§ REQUEST
In the records, copy word for word every line starting with the line that contains "AXIS P3225-LV MKII RU" and going on through the line that contains "sierpnia. Poniżej znajdują", both included. Leave the pictures out of your answer.

§ SOURCE MATERIAL

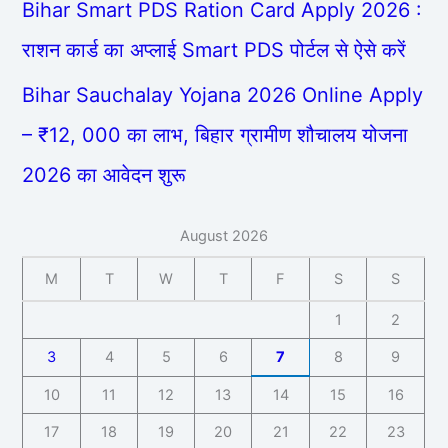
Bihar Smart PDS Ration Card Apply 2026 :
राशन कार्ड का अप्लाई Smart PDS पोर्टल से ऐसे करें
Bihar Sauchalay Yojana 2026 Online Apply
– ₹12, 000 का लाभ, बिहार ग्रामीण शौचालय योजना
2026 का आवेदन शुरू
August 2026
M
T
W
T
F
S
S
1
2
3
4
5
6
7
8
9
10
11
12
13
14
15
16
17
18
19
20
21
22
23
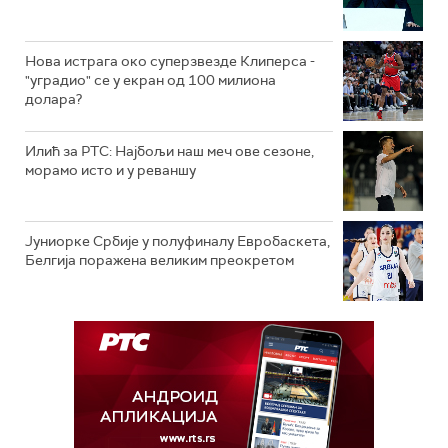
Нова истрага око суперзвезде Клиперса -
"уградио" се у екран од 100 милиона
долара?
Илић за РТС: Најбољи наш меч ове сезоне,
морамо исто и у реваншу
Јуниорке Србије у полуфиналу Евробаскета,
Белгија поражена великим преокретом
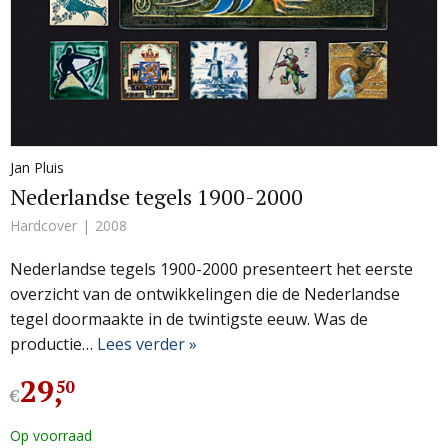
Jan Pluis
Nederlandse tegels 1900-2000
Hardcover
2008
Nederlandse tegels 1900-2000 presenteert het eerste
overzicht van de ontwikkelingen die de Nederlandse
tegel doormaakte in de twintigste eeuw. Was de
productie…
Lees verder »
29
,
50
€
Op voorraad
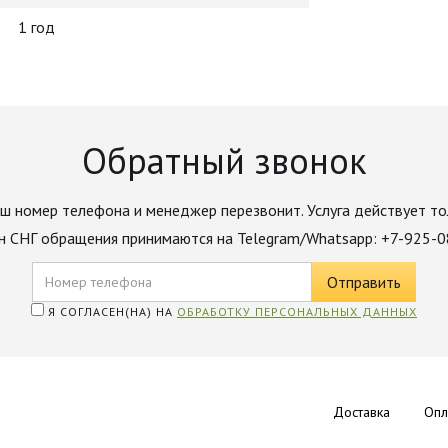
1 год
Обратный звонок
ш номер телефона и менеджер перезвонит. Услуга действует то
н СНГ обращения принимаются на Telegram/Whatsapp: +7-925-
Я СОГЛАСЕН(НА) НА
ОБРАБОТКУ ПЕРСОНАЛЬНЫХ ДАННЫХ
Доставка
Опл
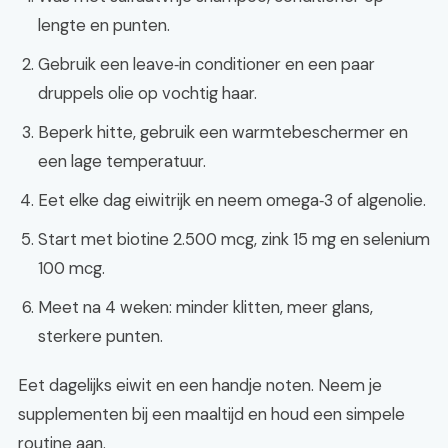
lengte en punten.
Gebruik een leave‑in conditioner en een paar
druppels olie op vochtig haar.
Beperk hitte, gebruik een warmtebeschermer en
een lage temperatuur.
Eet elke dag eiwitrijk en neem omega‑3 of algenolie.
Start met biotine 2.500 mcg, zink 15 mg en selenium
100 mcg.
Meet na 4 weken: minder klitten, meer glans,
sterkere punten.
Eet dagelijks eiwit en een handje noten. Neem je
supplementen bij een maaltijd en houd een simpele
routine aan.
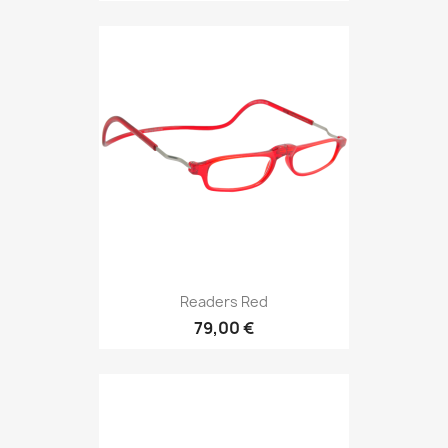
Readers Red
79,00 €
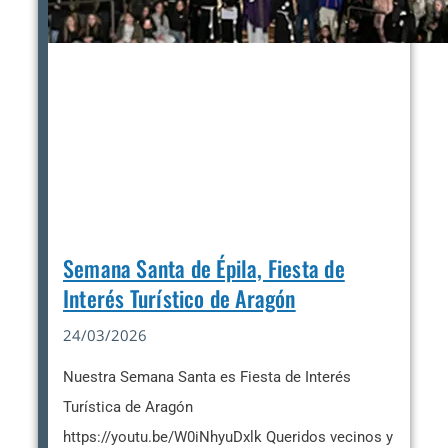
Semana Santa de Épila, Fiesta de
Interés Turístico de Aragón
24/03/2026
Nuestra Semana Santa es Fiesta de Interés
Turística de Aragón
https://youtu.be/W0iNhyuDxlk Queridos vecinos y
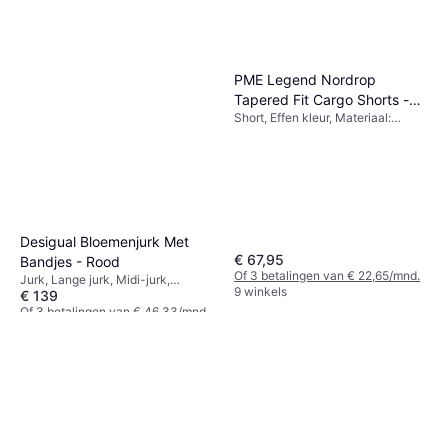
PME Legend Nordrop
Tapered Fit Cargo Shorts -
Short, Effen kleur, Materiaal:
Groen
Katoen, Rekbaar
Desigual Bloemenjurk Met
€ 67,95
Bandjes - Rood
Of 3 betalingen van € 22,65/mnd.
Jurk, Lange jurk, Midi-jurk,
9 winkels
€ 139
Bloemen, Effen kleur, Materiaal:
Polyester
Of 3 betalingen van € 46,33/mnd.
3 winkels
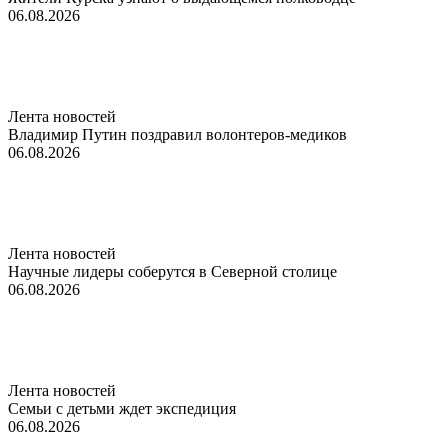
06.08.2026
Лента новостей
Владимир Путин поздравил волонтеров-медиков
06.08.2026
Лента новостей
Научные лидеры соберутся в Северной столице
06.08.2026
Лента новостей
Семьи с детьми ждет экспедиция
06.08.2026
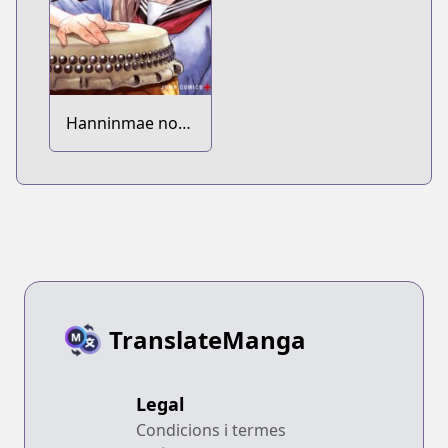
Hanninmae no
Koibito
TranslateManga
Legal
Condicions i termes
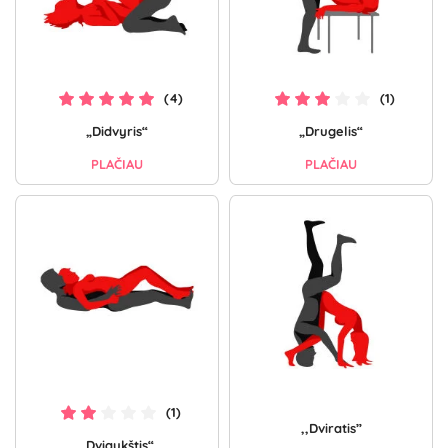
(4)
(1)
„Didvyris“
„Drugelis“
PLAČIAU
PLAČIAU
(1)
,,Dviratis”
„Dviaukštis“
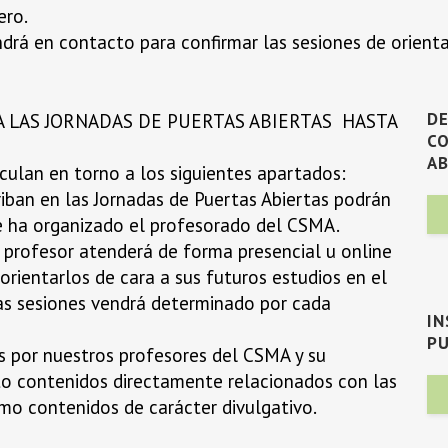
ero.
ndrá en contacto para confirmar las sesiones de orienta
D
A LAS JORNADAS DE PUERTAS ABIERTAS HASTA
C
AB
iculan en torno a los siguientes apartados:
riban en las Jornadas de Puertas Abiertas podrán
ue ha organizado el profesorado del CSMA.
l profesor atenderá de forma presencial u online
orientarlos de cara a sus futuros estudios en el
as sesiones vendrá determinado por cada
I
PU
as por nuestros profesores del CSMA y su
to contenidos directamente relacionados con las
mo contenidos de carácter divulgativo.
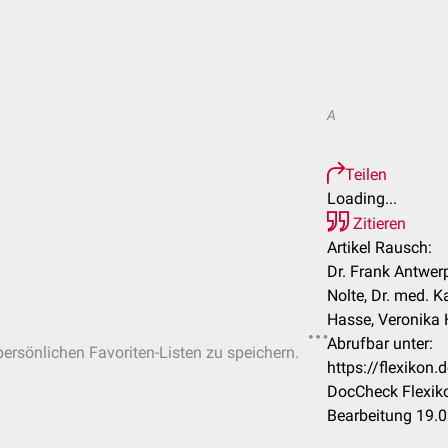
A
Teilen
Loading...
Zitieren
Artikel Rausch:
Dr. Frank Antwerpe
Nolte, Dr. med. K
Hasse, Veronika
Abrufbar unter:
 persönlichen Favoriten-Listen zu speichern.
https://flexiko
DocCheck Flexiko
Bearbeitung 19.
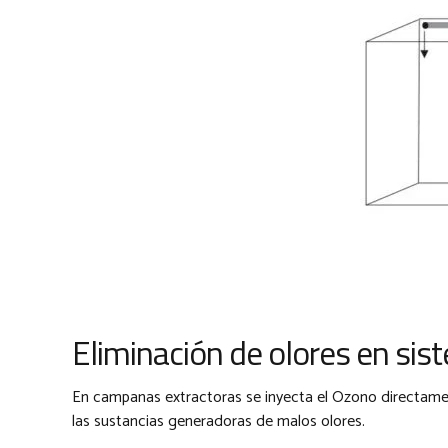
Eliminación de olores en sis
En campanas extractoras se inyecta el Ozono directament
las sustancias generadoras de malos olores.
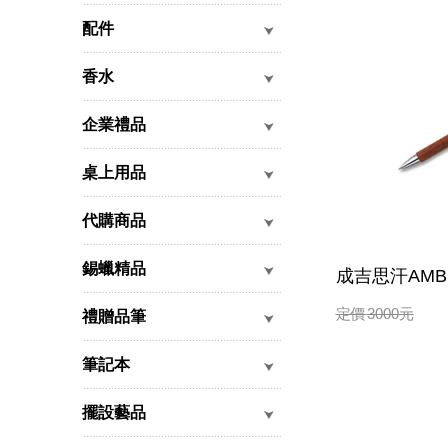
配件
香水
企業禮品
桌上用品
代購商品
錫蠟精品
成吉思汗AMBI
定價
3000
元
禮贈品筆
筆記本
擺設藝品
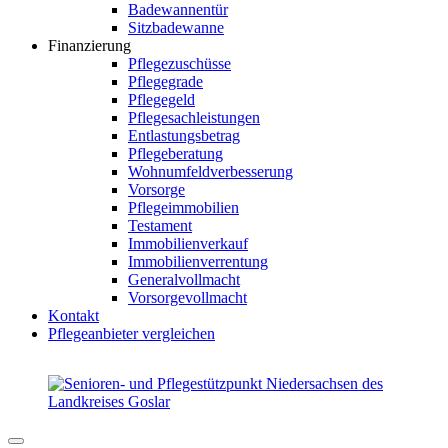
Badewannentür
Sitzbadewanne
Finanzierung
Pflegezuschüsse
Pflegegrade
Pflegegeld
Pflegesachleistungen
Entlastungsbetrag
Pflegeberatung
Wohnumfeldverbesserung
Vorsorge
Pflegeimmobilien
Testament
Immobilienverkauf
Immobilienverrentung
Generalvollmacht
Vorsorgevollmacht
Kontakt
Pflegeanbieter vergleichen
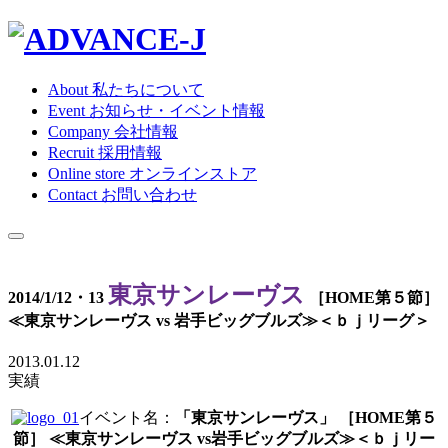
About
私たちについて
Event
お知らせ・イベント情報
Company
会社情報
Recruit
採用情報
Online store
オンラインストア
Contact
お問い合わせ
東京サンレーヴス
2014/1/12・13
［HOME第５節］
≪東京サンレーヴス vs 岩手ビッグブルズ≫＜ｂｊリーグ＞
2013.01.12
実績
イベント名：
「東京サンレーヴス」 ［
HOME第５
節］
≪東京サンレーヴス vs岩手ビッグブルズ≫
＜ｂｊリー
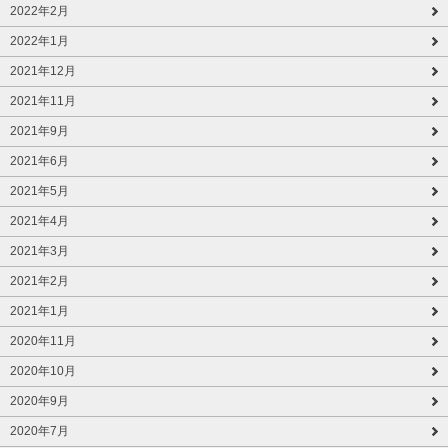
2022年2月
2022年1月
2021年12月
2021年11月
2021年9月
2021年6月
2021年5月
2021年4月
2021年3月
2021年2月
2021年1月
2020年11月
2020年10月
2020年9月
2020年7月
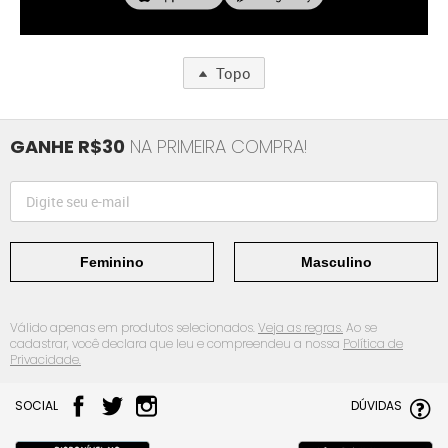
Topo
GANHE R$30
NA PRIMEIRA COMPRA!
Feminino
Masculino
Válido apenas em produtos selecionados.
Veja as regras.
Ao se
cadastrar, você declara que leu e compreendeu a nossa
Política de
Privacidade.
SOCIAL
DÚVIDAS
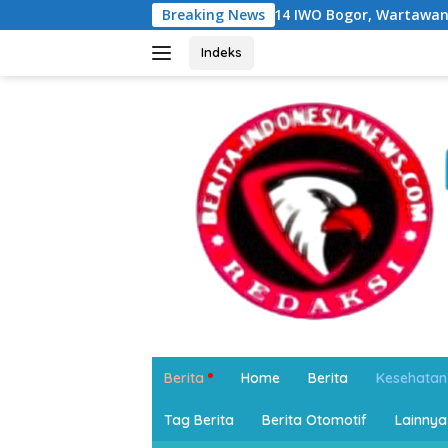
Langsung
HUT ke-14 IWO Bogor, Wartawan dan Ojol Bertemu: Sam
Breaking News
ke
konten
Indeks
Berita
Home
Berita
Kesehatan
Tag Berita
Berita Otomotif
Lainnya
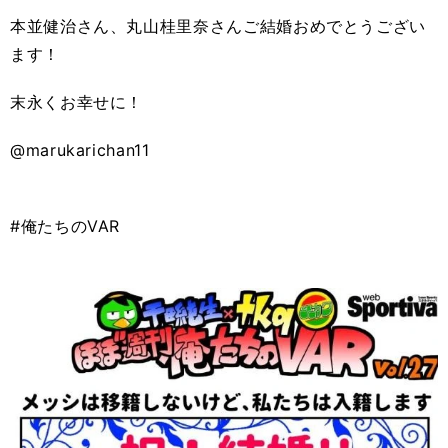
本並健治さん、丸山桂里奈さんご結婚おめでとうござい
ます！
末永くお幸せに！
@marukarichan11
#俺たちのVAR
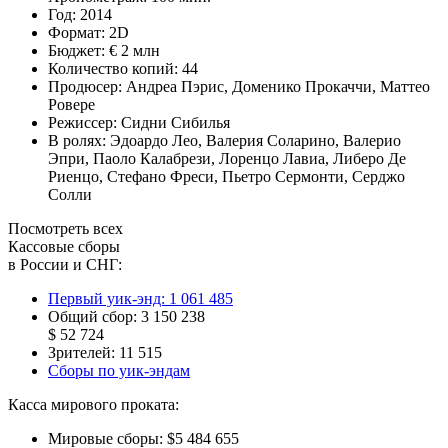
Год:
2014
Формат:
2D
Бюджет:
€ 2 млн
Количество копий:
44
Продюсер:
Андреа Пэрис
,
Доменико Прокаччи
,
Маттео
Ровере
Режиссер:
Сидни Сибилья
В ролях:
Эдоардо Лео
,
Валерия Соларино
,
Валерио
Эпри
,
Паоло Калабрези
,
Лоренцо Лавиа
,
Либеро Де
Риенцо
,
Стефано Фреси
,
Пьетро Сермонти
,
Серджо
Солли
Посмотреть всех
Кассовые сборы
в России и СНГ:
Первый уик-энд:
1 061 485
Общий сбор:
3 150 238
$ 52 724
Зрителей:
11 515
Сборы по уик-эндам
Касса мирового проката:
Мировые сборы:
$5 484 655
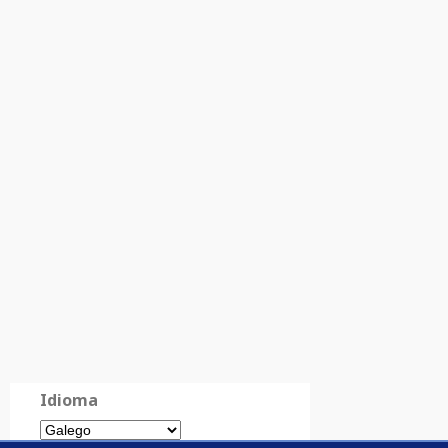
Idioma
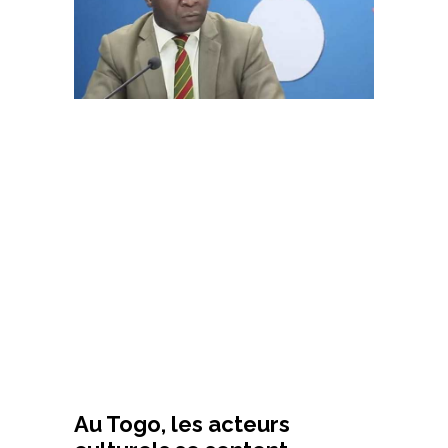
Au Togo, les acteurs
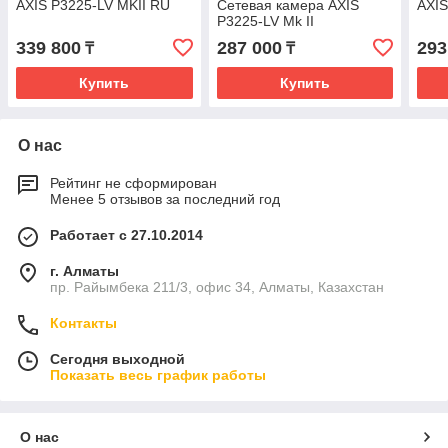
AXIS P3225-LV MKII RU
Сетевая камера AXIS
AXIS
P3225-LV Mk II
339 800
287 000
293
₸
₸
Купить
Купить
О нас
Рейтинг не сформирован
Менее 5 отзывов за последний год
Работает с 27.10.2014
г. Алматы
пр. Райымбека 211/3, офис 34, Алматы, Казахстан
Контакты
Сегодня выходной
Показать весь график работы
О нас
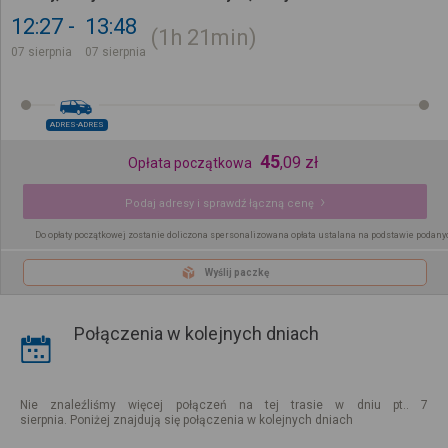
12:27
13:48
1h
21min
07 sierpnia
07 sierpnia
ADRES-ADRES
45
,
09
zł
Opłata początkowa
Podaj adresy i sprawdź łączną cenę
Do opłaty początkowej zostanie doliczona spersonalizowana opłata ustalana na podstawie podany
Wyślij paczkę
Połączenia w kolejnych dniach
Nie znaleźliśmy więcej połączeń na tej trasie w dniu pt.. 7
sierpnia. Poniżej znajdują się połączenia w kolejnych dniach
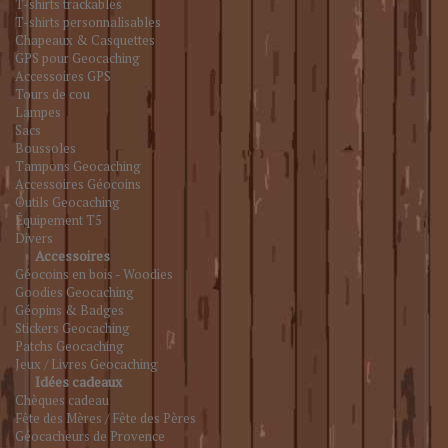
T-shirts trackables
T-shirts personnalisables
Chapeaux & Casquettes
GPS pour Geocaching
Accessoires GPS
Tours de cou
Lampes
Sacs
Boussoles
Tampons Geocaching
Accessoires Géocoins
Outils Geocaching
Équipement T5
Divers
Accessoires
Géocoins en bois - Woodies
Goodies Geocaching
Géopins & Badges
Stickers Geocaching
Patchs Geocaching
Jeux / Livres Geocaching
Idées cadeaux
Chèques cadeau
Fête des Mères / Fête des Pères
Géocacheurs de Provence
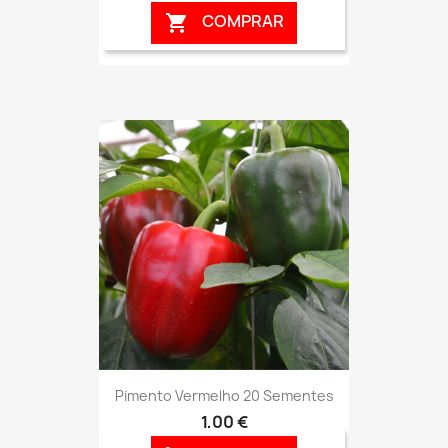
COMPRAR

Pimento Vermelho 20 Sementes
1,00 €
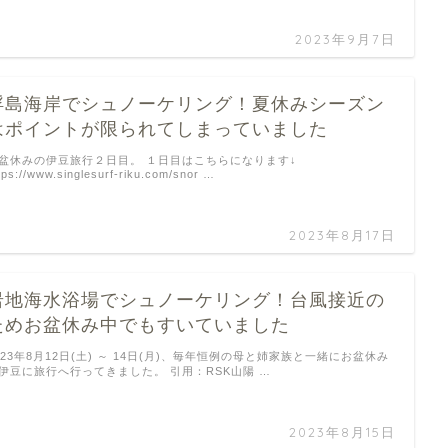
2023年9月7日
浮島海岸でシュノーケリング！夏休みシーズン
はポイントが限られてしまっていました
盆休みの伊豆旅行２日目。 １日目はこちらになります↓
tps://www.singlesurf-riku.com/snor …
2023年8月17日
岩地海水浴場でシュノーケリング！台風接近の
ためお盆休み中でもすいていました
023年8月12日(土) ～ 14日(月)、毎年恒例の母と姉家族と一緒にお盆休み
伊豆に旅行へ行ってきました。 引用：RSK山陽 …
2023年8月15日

§ THE ANSWER
AXIS P3225-LV MKII RU
Сетевая камера AXIS
AXIS
P3225-LV Mk II
339 800
287 000
293
₸
₸
Купить
Купить
О нас
Рейтинг не сформирован
Менее 5 отзывов за последний год
Работает с 27.10.2014
г. Алматы
пр. Райымбека 211/3, офис 34, Алматы, Казахстан
Контакты
Сегодня выходной
Показать весь график работы
О нас
12:27
13:48
1h
21min
07 sierpnia
07 sierpnia
ADRES-ADRES
45
,
09
zł
Opłata początkowa
Podaj adresy i sprawdź łączną cenę
Do opłaty początkowej zostanie doliczona spersonalizowana opłata ustalana na podstawie podany
Wyślij paczkę
Połączenia w kolejnych dniach
Nie znaleźliśmy więcej połączeń na tej trasie w dniu pt.. 7
sierpnia. Poniżej znajdują się połączenia w kolejnych dniach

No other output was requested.